§ **EXERCISE BRIEF**
Set the pictures aside and set down only the lines from the line holding "Ship cod thanh toán khi nhận hàng" through the end of the entries below, ends included.

§ **DATA LISTING**
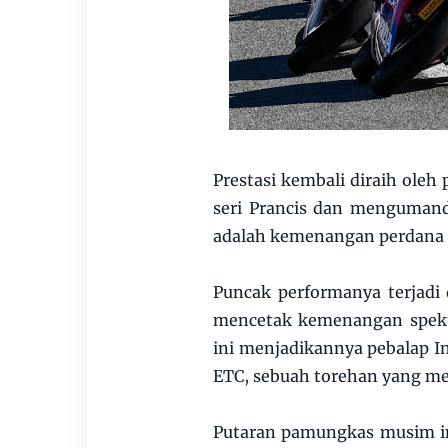
Prestasi kembali diraih oleh
seri Prancis dan mengumand
adalah kemenangan perdana 
Puncak performanya terjadi d
mencetak kemenangan spekta
ini menjadikannya pebalap I
ETC, sebuah torehan yang m
Putaran pamungkas musim ini 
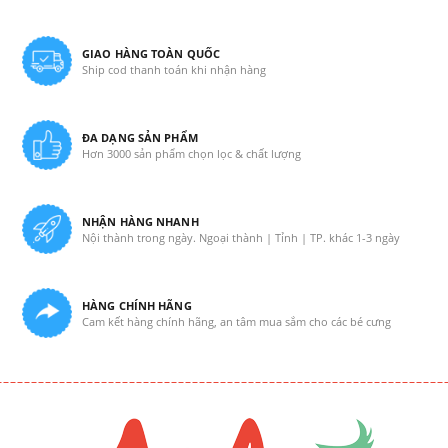
GIAO HÀNG TOÀN QUỐC
Ship cod thanh toán khi nhận hàng
ĐA DẠNG SẢN PHẨM
Hơn 3000 sản phẩm chọn lọc & chất lượng
NHẬN HÀNG NHANH
Nội thành trong ngày. Ngoại thành | Tỉnh | TP. khác 1-3 ngày
HÀNG CHÍNH HÃNG
Cam kết hàng chính hãng, an tâm mua sắm cho các bé cưng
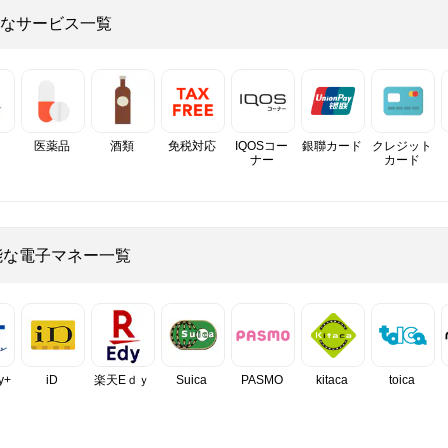
なサービス一覧
医薬品
酒類
免税対応
IQOSコー
銀聯カード
クレジット
ナー
カード
能な電子マネー一覧
y+
iD
楽天Eｄｙ
Suica
PASMO
kitaca
toica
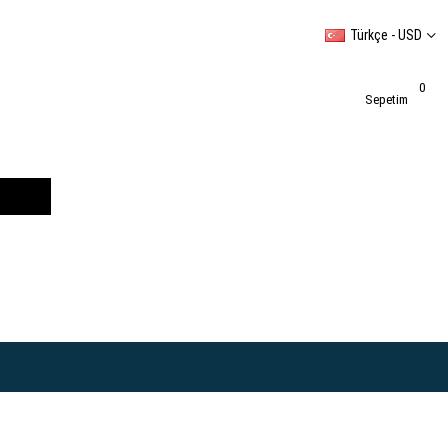
Türkçe - USD
0
Sepetim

§ **OUTPUT OF THE EXERCISE**
Ship cod thanh toán khi nhận hàng
ĐA DẠNG SẢN PHẨM
Hơn 3000 sản phẩm chọn lọc & chất lượng
NHẬN HÀNG NHANH
Nội thành trong ngày. Ngoại thành | Tỉnh | TP. khác 1-3 ngày
HÀNG CHÍNH HÃNG
Cam kết hàng chính hãng, an tâm mua sắm cho các bé cưng
なサービス一覧
医薬品
酒類
免税対応
IQOSコー
銀聯カード
クレジット
ナー
カード
能な電子マネー一覧
y+
iD
楽天Eｄｙ
Suica
PASMO
kitaca
toica
Türkçe - USD
0
Sepetim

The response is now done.